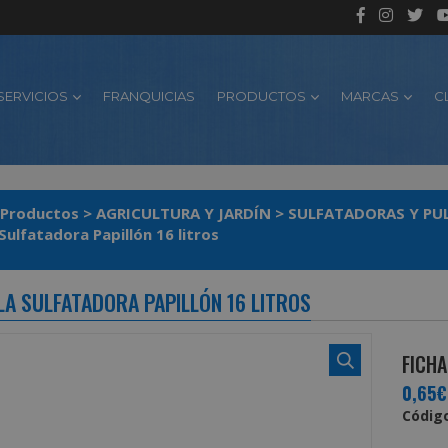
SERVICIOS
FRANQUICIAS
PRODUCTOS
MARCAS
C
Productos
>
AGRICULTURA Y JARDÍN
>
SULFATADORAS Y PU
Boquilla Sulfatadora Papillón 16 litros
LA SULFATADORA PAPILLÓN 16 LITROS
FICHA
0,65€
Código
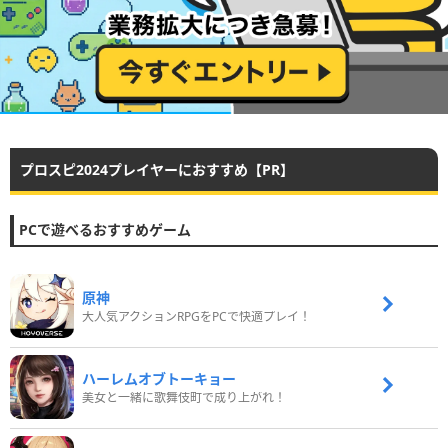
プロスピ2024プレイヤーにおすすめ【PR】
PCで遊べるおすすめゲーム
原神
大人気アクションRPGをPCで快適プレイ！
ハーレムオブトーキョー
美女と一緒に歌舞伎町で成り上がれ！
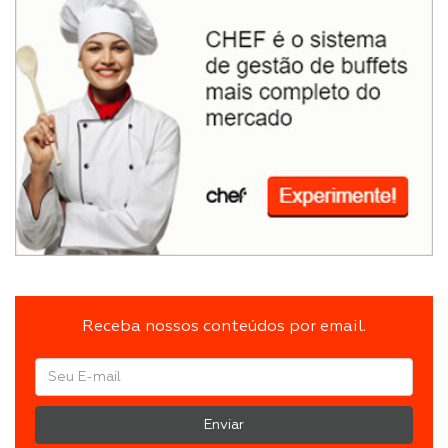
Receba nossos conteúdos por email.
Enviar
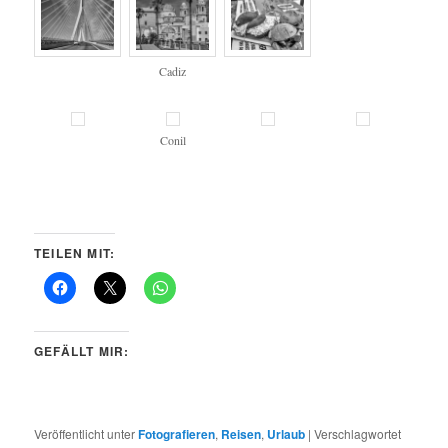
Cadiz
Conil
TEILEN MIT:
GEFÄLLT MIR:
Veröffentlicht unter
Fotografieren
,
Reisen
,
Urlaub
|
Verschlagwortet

[TASK ITEM] Would you set down each line of the listing above exactly, apart from the pictures?

[SOLUTION TO THIS PROBLEM]
SERVICIOS
FRANQUICIAS
PRODUCTOS
MARCAS
C
Productos
>
AGRICULTURA Y JARDÍN
>
SULFATADORAS Y PU
Boquilla Sulfatadora Papillón 16 litros
LA SULFATADORA PAPILLÓN 16 LITROS
FICHA
0,65€
Código
プロスピ2024プレイヤーにおすすめ【PR】
PCで遊べるおすすめゲーム
原神
大人気アクションRPGをPCで快適プレイ！
ハーレムオブトーキョー
美女と一緒に歌舞伎町で成り上がれ！
Receba nossos conteúdos por email.
Enviar
Cadiz
Conil
TEILEN MIT:
GEFÄLLT MIR:
Veröffentlicht unter
Fotografieren
,
Reisen
,
Urlaub
|
Verschlagwortet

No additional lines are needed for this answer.